Overheating already? With a large proportion of the US population vaccinated, the economy is on track to reopen fully. The optimism is coming through in business surveys. Manufacturing PMI rose to 61.5, the highest since October 2009 on the strength of new orders. Meanwhile, services PMI hit a record high of 64. To add to this, the ginormous $6 trillion stimulus provided by the government last year is supporting incomes and therefore spending on goods and services. But, with the economy recovering at an extraordinary pace, businesses are struggling to source raw materials and labour, driving up their production costs. Inflation ahead!
Mixed. US non-farm payrolls posted a 559k increase in May, below market expectations. The main driver of higher job gains in May was the hospitality and leisure sector, driven by the continued re-opening of the US economy. The drag came from decline in hiring in construction and retail. Notwithstanding, US unemployment dropped to 5.8% from 6.1% a month prior. However, a rising concern now is shortage of labour supply. Job vacancies are at a record high and still rising. This has also exerted upward pressure on wages, average hourly earnings rose at healthy clip, led by the hospitality & leisure sector. Another contributing factor towards build-up of inflationary pressure.

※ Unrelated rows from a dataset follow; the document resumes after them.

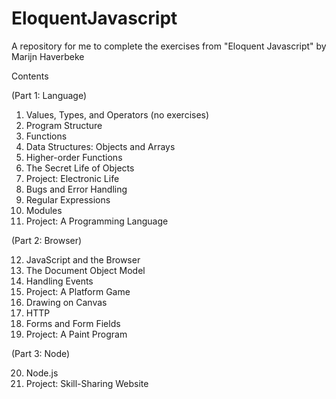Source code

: # EloquentJavascript
A repository for me to complete the exercises from "Eloquent Javascript" by Marijn Haverbeke

Contents

  (Part 1: Language)

1. Values, Types, and Operators (no exercises)
2. Program Structure
3. Functions
4. Data Structures: Objects and Arrays
5. Higher-order Functions
6. The Secret Life of Objects
7. Project: Electronic Life
8. Bugs and Error Handling
9. Regular Expressions
10. Modules
11. Project: A Programming Language

  (Part 2: Browser)
  
12. JavaScript and the Browser
13. The Document Object Model
14. Handling Events
15. Project: A Platform Game
16. Drawing on Canvas
17. HTTP
18. Forms and Form Fields
19. Project: A Paint Program

  (Part 3: Node)
  
20. Node.js
21. Project: Skill-Sharing Website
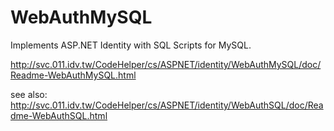 # WebAuthMySQL
Implements ASP.NET Identity with SQL Scripts for MySQL.

http://svc.011.idv.tw/CodeHelper/cs/ASPNET/identity/WebAuthMySQL/doc/Readme-WebAuthMySQL.html

see also:
http://svc.011.idv.tw/CodeHelper/cs/ASPNET/identity/WebAuthSQL/doc/Readme-WebAuthSQL.html


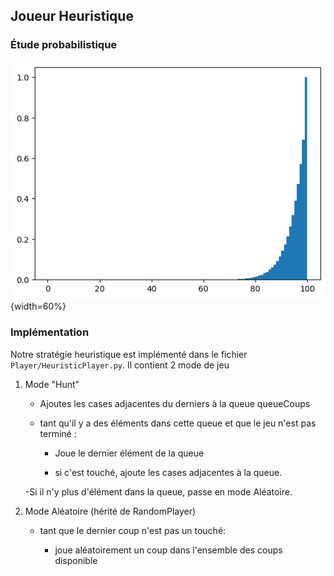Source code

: ## Joueur Heuristique

### Étude probabilistique

<!-- TODO -->
![Probabilité de gagner avec au plus n coup](./rapport/img/Heuristic_win.png "cumulative Heuristic chances"){width=60%}


### Implémentation

Notre stratégie heuristique est implémenté dans le fichier `Player/HeuristicPlayer.py`. Il contient 2 mode de jeu

1. Mode "Hunt"

    - Ajoutes les cases adjacentes du derniers à la queue queueCoups

    - tant qu'il y a des éléments dans cette queue et que le jeu n'est pas terminé :

        - Joue le dernier élément de la queue
        
        - si c'est touché, ajoute les cases adjacentes à la queue.

    -Si il n'y plus d'élément dans la queue, passe en mode Aléatoire.

2. Mode Aléatoire (hérité de RandomPlayer)

    - tant que le dernier coup n'est pas un touché:

        - joue aléatoirement un coup dans l'ensemble des coups disponible

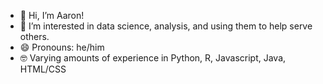 - 👋 Hi, I’m Aaron!
- 👀 I’m interested in data science, analysis, and using them to help serve others.
- 😄 Pronouns: he/him
- 🤓 Varying amounts of experience in Python, R, Javascript, Java, HTML/CSS

<!---
a-a-ronm/a-a-ronm is a ✨ special ✨ repository because its `README.md` (this file) appears on your GitHub profile.
You can click the Preview link to take a look at your changes.
--->
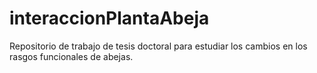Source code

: # interaccionPlantaAbeja
Repositorio de trabajo de tesis doctoral para estudiar los cambios en los rasgos funcionales de abejas.
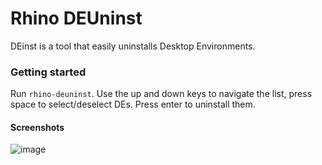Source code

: # Rhino DEUninst

DEinst is a tool that easily uninstalls Desktop Environments.

### Getting started
Run `rhino-deuninst`. Use the up and down keys to navigate the list, press space to select/deselect DEs. Press enter to uninstall them.

#### Screenshots
![image](https://user-images.githubusercontent.com/58742515/168484231-fd343b0e-a98c-494d-af0c-0971c5e02d19.png)
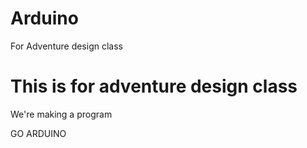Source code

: # Arduino
For Adventure design class

# This is for adventure design class
We're making a program

GO ARDUINO
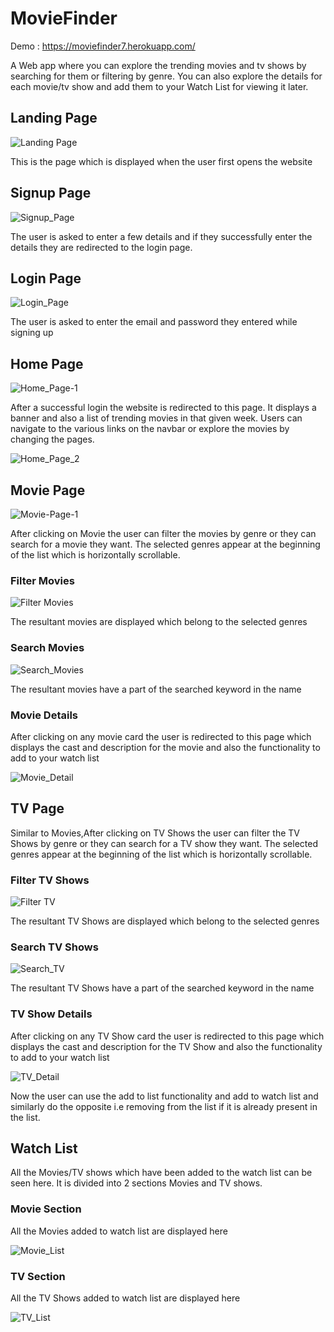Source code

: # MovieFinder
Demo : https://moviefinder7.herokuapp.com/

A Web app where you can explore the trending movies and tv shows by searching for them or filtering by genre. You can also explore the details for each movie/tv show and add them to your Watch List for viewing it later. 

## Landing Page

![Landing Page](https://res.cloudinary.com/ashcloud/image/upload/v1625653409/Landing_xowbue.png)

This is the page which is displayed when the user first opens the website

## Signup Page

![Signup_Page](https://res.cloudinary.com/ashcloud/image/upload/v1625653800/Signup_fugjcm.png)

The user is asked to enter a few details and if they successfully enter the details they are redirected to the login page.

## Login Page

![Login_Page](https://res.cloudinary.com/ashcloud/image/upload/v1625653635/Login_xerdhz.png)

The user is asked to enter the email and password they entered while signing up

## Home Page

![Home_Page-1](https://res.cloudinary.com/ashcloud/image/upload/v1625653960/Home_bizsoj.png)

After a successful login the website is redirected to this page. It displays a banner and also a list of trending movies in that given week. Users can navigate to the various links on the navbar or explore the movies by changing the pages.

![Home_Page_2](https://res.cloudinary.com/ashcloud/image/upload/v1625653962/Home2_ctr6yb.png)

## Movie Page

![Movie-Page-1](https://res.cloudinary.com/ashcloud/image/upload/v1625654162/Movie_dbpzlv.png)

After clicking on Movie the user can filter the movies by genre or they can search for a movie they want. The selected genres appear at the beginning of the list which is horizontally scrollable. 

### Filter Movies

![Filter Movies](https://res.cloudinary.com/ashcloud/image/upload/v1625654162/Movie2_we1e0m.png)

The resultant movies are displayed which belong to the selected genres

### Search Movies

![Search_Movies](https://res.cloudinary.com/ashcloud/image/upload/v1625654164/MovieSearch_ll0qou.png)

The resultant movies have a part of the searched keyword in the name

### Movie Details

After clicking on any movie card the user is redirected to this page which displays the cast and description for the movie and also the functionality to add to your watch list

![Movie_Detail](https://res.cloudinary.com/ashcloud/image/upload/v1625654164/MovieDetails_lep1hr.png)


## TV Page

Similar to Movies,After clicking on TV Shows the user can filter the TV Shows by genre or they can search for a TV show they want. The selected genres appear at the beginning of the list which is horizontally scrollable. 

### Filter TV Shows

![Filter TV](https://res.cloudinary.com/ashcloud/image/upload/v1625655417/TV_kjeluo.png)

The resultant TV Shows are displayed which belong to the selected genres

### Search TV Shows

![Search_TV](https://res.cloudinary.com/ashcloud/image/upload/v1625655417/TVSearch_iqu3b5.png)

The resultant TV Shows have a part of the searched keyword in the name

### TV Show Details

After clicking on any TV Show card the user is redirected to this page which displays the cast and description for the TV Show and also the functionality to add to your watch list

![TV_Detail](https://res.cloudinary.com/ashcloud/image/upload/v1625655417/TVDetails_dwojw3.png)

Now the user can use the add to list functionality and add to watch list and similarly do the opposite i.e removing from the list if it is already present in the list.

## Watch List

All the Movies/TV shows which have been added to the watch list can be seen here. It is divided into 2 sections Movies and TV shows.

### Movie Section

All the Movies added to watch list are displayed here

![Movie_List](https://res.cloudinary.com/ashcloud/image/upload/v1625655845/WatchMovie_y6zafe.png)

### TV Section

All the TV Shows added to watch list are displayed here

![TV_List](https://res.cloudinary.com/ashcloud/image/upload/v1625655845/WatchTV_z519oc.png)



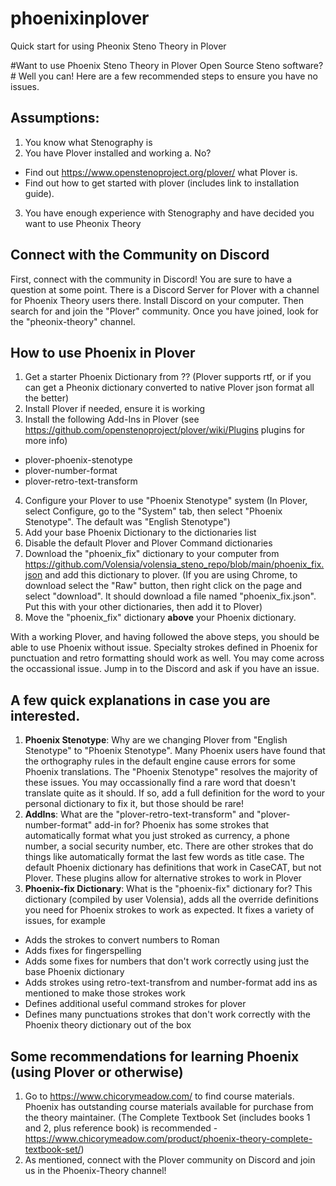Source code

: # phoenixinplover
Quick start for using Pheonix Steno Theory in Plover

#Want to use Phoenix Steno Theory in Plover Open Source Steno software?#
Well you can!  Here are a few recommended steps to ensure you have no issues.

## Assumptions:
1. You know what Stenography is
2. You have Plover installed and working
a. No? 
  - Find out https://www.openstenoproject.org/plover/ what Plover is.
  - Find out how to get started with plover (includes link to installation guide).
3. You have enough experience with Stenography and have decided you want to use Pheonix Theory 

## Connect with the Community on Discord
First, connect with the community in Discord!  You are sure to have a question at some point.  There is a Discord Server for Plover with a channel for Phoenix Theory users there.
Install Discord on your computer.  Then search for and join the "Plover" community.  Once you have joined, look for the "pheonix-theory" channel.

## How to use Phoenix in Plover
1. Get a starter Phoenix Dictionary from ?? (Plover supports rtf, or if you can get a Pheonix dictionary converted to native Plover json format all the better)
2. Install Plover if needed, ensure it is working
3. Install the following Add-Ins in Plover (see https://github.com/openstenoproject/plover/wiki/Plugins plugins for more info)
- plover-phoenix-stenotype
- plover-number-format
- plover-retro-text-transform
4. Configure your Plover to use "Phoenix Stenotype" system (In Plover, select Configure, go to the "System" tab, then select "Phoenix Stenotype".  The default was "English Stenotype")
5. Add your base Phoenix Dictionary to the dictionaries list
6. Disable the default Plover and Plover Command dictionaries
7. Download the "phoenix_fix" dictionary to your computer from https://github.com/Volensia/volensia_steno_repo/blob/main/phoenix_fix.json and add this dictionary to plover.
(If you are using Chrome, to download select the "Raw" button, then right click on the page and select "download". It should download a file named "phoenix_fix.json".  Put this with your other dictionaries, then add it to Plover)
8. Move the "phoenix_fix" dictionary **above** your Phoenix dictionary.

With a working Plover, and having followed the above steps, you should be able to use Phoenix without issue.  Specialty strokes defined in Phoenix for punctuation and retro formatting should work as well.  You may come across the occassional issue.  Jump in to the Discord and ask if you have an issue.

## A few quick explanations in case you are interested.
1. **Phoenix Stenotype**: Why are we changing Plover from "English Stenotype" to "Phoenix Stenotype".
Many Phoenix users have found that the orthography rules in the default engine cause errors for some Phoenix translations.  The "Phoenix Stenotype" resolves the majority of these issues.  You may occassionally find a rare word that doesn't translate quite as it should.  If so, add a full definition for the word to your personal dictionary to fix it, but those should be rare!
2. **AddIns**: What are the "plover-retro-text-transform" and "plover-number-format" add-in for?
Phoenix has some strokes that automatically format what you just stroked as currency, a phone number, a social security number, etc.  There are other strokes that do things like automatically format the last few words as title case.  The default Phoenix dictionary has definitions that work in CaseCAT, but not Plover.  These plugins allow for alternative strokes to work in Plover
3. **Phoenix-fix Dictionary**: What is the "phoenix-fix" dictionary for?
This dictionary (compiled by user Volensia), adds all the override definitions you need for Phoenix strokes to work as expected.  It fixes a variety of issues, for example
- Adds the strokes to convert numbers to Roman
- Adds fixes for fingerspelling
- Adds some fixes for numbers that don't work correctly using just the base Phoenix dictionary
- Adds strokes using retro-text-transfrom and number-format add ins as mentioned to make those strokes work
- Defines additional useful command strokes for plover
- Defines many punctuations strokes that don't work correctly with the Phoenix theory dictionary out of the box

## Some recommendations for learning Phoenix (using Plover or otherwise)
1. Go to https://www.chicorymeadow.com/ to find course materials.  Phoenix has outstanding course materials available for purchase from the theory maintainer.
(The Complete Textbook Set (includes books 1 and 2, plus reference book) is recommended - https://www.chicorymeadow.com/product/phoenix-theory-complete-textbook-set/)
2. As mentioned, connect with the Plover community on Discord and join us in the Phoenix-Theory channel!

A problem shared. Unemployment is a blight on people’s lives in all sorts of situations, but especially so when no-one in a household is working. Unemployment has risen during the pandemic yet the number of households where all adults are looking for work hasn’t increased and remains at a little over a quarter of a million in the UK, close to its all-time low. It seems that most people who are looking for a job are in a household where there is another adult who is still working. The furlough scheme is still doing an important job of restraining rises in unemployment and the real test will come when that support is removed. But in the meantime this is yet another way in which the pandemic’s impact on the economy has been so different from previous recessions.